Let the area AB be contained by the rational straight line AC and the second apotome AD.
I say that the side of the area AB is a first apotome of a medial straight line.
Let DG be the annex to AD. Then AG and GD are rational straight lines commensurable in square only, and the annex DG is commensurable with the rational straight line AC set out, while the square on the whole AG is greater than the square on the annex GD by the square on a straight line commensurable in length with AG.
Since the square on AG is greater than the square on GD by the square on a straight line commensurable with AG, therefore, if there is applied to AG a parallelogram equal to the fourth part of the square on GD and deficient by a square figure, then it divides it into commensurable parts.
Bisect, then, DG at E, apply to AG a parallelogram equal to the square on EG and deficient by a square figure, and let it be the rectangle AF by FG. Then AF is commensurable in length with FG.
Therefore AG is also commensurable in length with each of the straight lines AF and FG.
But AG is rational and incommensurable in length with AC, therefore each of the straight lines AF and FG is also rational and incommensurable in length with AC. Therefore each of the rectangle AI by FK is medial.
Again, since DE is commensurable with EG, therefore DG is also commensurable with each of the straight lines DE and EG.
But DG is commensurable in length with AC.
Therefore each of the rectangles DH and EK is rational.
Construct the square LM equal to AI, and subtract NO, equal to FK, about the same angle with LM, namely the angle LPM. Then the squares LM and NO are about the same diameter.
Let PR be their diameter, and draw the figure.
Since AI and FK are medial and equal the squares on LP and PN, the squares on LP and PN are also medial, therefore LP and PN are also medial straight lines commensurable in square only.
Since the rectangle AF by FG equals the square on EG, therefore AF is to EG as EG is to FG, while AF is to EG as AI is to EK, and EG is to FG as EK is to FK. Therefore EK is a mean proportional between AI and FK.
But MN is also a mean proportional between the squares LM and NO, and AI equals LM while FK equals NO, therefore MN also equals EK.
But DH equals EK, and LO equals MN, therefore the whole DK equals the gnomon UVW and NO.
Since, then, the whole AK equals LM and NO, and, in these, DK equals the gnomon UVW and NO, therefore the remainder AB equals TS.
But TS is the square on LN, therefore the square on LN equals the area AB. Therefore LN is the side of the area AB.
I say that LN is a first apotome of a medial straight line.
Since EK is rational and equals LO, therefore LO, that is, the rectangle LP by PN, is rational.

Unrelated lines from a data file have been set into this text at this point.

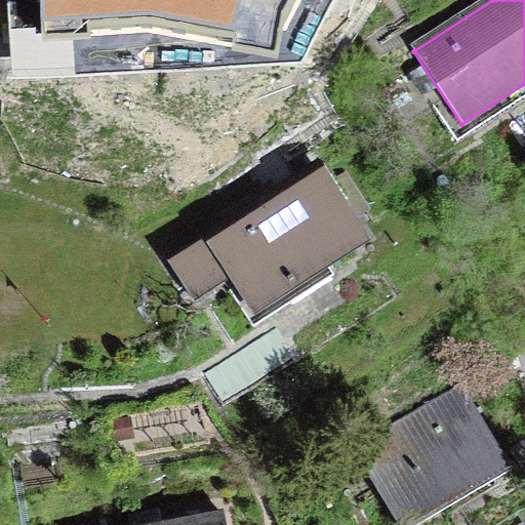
[(234,271),(257,308),(360,242),(314,170),(188,250),(209,285),(234,271)]
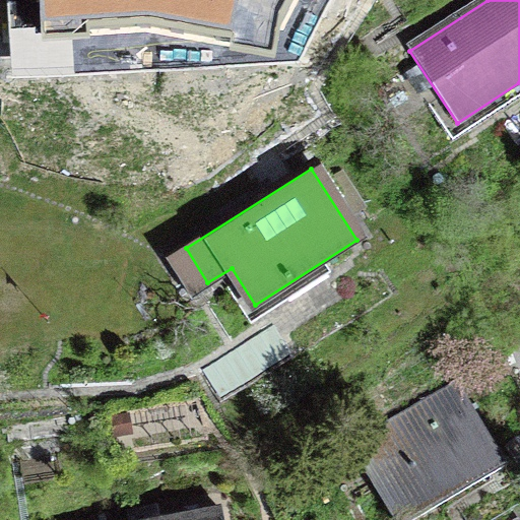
[(349,441),(392,515),(500,453),(457,380),(349,441)]
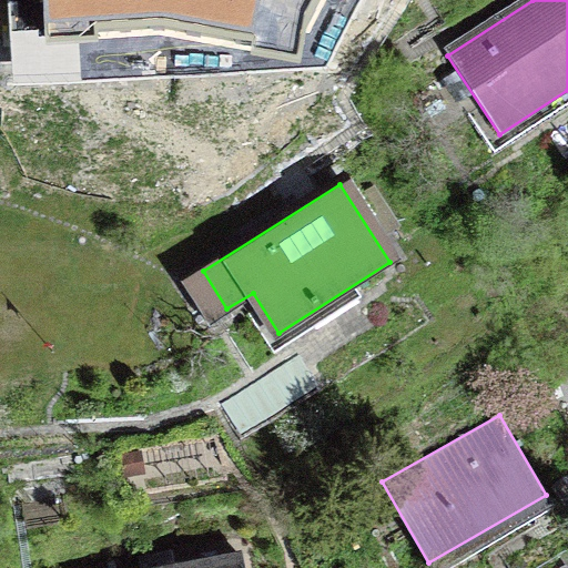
[(539,523),(483,555),(489,567),(538,567),(559,556),(539,523)]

But NO was proved medial, therefore LO is incommensurable with NO.
But LO is to NO as LP is to PN, therefore LP and PN are incommensurable in length.
Therefore LP and PN are medial straight lines commensurable in square only, which contain a rational rectangle. Therefore LN is a first apotome of a medial straight line.
And it is the side of the area AB.
Therefore the side of the area AB is a first apotome of a medial straight line.
Therefore, if an area is contained by a rational straight line and a second apotome, then the side of the area is a first apotome of a medial straight line.